British motorcycle racer

Olga Kevelos (6 November 1923 – 28 October 2009) was an English Motorcycle trials and enduro rider who won a gold medal at the International Six-Day Trial.

== Early life ==
Olga Kevelos was born on 6 November 1923 in Edgbaston, Birmingham, to a Greek father and English mother. Her father worked in the Birmingham Stock Exchange. She was educated at King Edward VI High School for Girls where she excelled at metallurgy and astronomy. She then studied metallurgy, and at the beginning of the Second World War, worked in the laboratories of William Mills, manufacturer of the Mills bomb. She then worked for a time at the Royal Observatory but enemy bombing soon forced its closure and she was evacuated to Bath. She did not enjoy the clerical work and applied to the Department of War Transport when she saw an advert for women trainees to man canal barges.

== Inland Waterways in the Second World War ==
Kevelos was one of the women who during the Second World War were recruited from 1943 to 1945 to work narrowboats on the Grand Union Canal between Birmingham and London, as part of the Boatwomen's training scheme. The women wore badges with the initials "I.W." for "Inland Waterways". The wearers were nicknamed 'Idle Women'. After the Second World War Kevelos studied in Paris but returned to the Midlands and later moved to King's Sutton in Northamptonshire.

== Racing career ==
In 1950 Kevelos won her gold medal, riding a 500cc Norton Manx in the International Six-Day Trials in Wales. She was to ride with varying degrees of success in every Scottish Six Days Trial until she finally retired from the sport in 1970, and in every International Six-Day Trial until 1966. During her competition career she secured support from almost every major British motorcycle manufacturer, and from the Italian and Czech manufacturers Parilla and Jawa.

== Later life ==
Olga Kevelos eventually gave up racing and for 26 years helped her younger brother Ray to run his pub, the Three Tuns, at King's Sutton, south Northamptonshire.

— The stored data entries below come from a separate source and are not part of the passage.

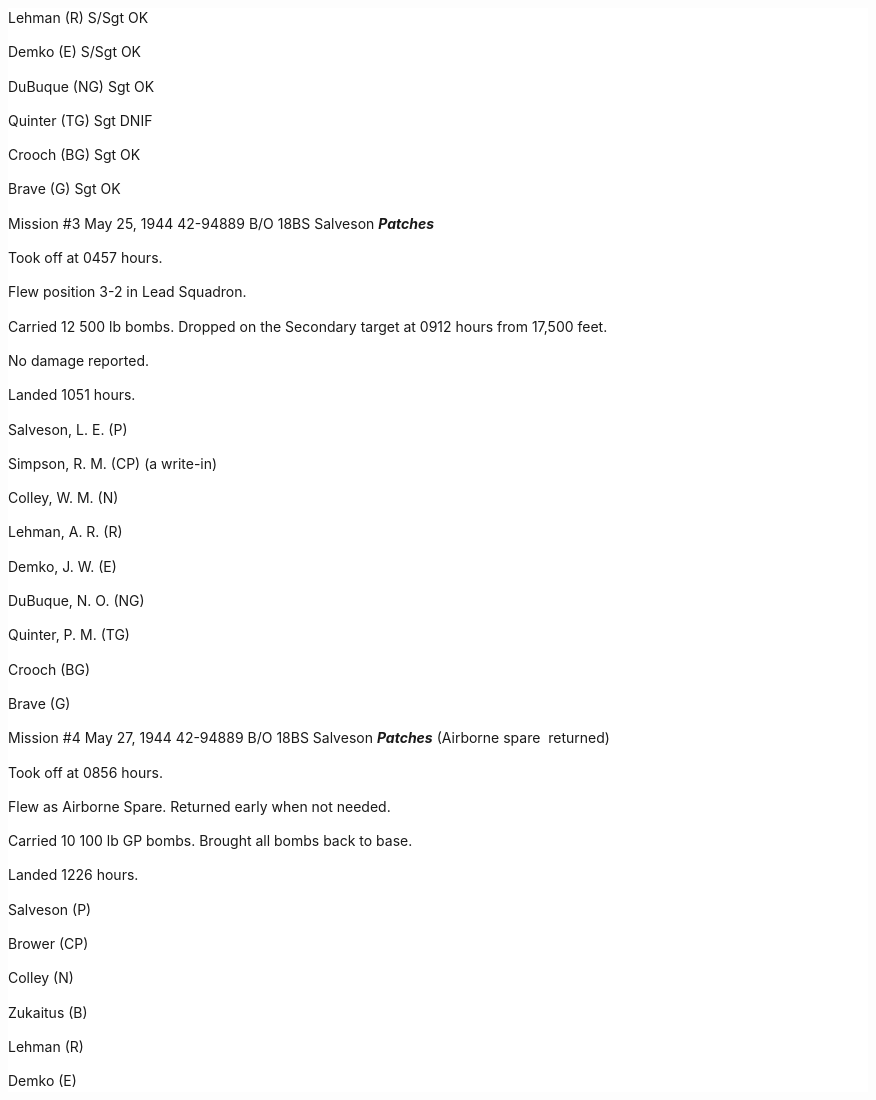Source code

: Lehman (R) S/Sgt OK

Demko (E) S/Sgt OK

DuBuque (NG) Sgt OK

Quinter (TG) Sgt DNIF

Crooch (BG) Sgt OK

Brave (G) Sgt OK

Mission #3 May 25, 1944 42-94889 B/O 18BS Salveson ***Patches***

Took off at 0457 hours.

Flew position 3-2 in Lead Squadron.

Carried 12 500 lb bombs. Dropped on the Secondary target at
0912 hours from 17,500 feet.

No damage reported.

Landed 1051 hours.

Salveson, L. E. (P)

Simpson, R. M. (CP) (a write-in)

Colley, W. M. (N)

Lehman, A. R. (R)

Demko, J. W. (E)

DuBuque, N. O. (NG)

Quinter, P. M. (TG)

Crooch (BG)

Brave (G)

Mission #4 May 27, 1944 42-94889 B/O 18BS Salveson ***Patches***
(Airborne spare  returned)

Took off at 0856 hours.

Flew as Airborne Spare. Returned early when not needed.

Carried 10 100 lb GP bombs. Brought all bombs back to base.

Landed 1226 hours.

Salveson (P)

Brower (CP)

Colley (N)

Zukaitus (B)

Lehman (R)

Demko (E)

In 1978 she participated in BBC's Mastermind, with Genghis Khan as her specialist subject. Her expertise on the Mongolian Emperor was also a topic of interest for former Prime Minister, Tony Blair, who reportedly asked her about the topic at a Foreign Office reception. She later joked, "He probably wanted a few tips on how to invade other people’s countries successfully".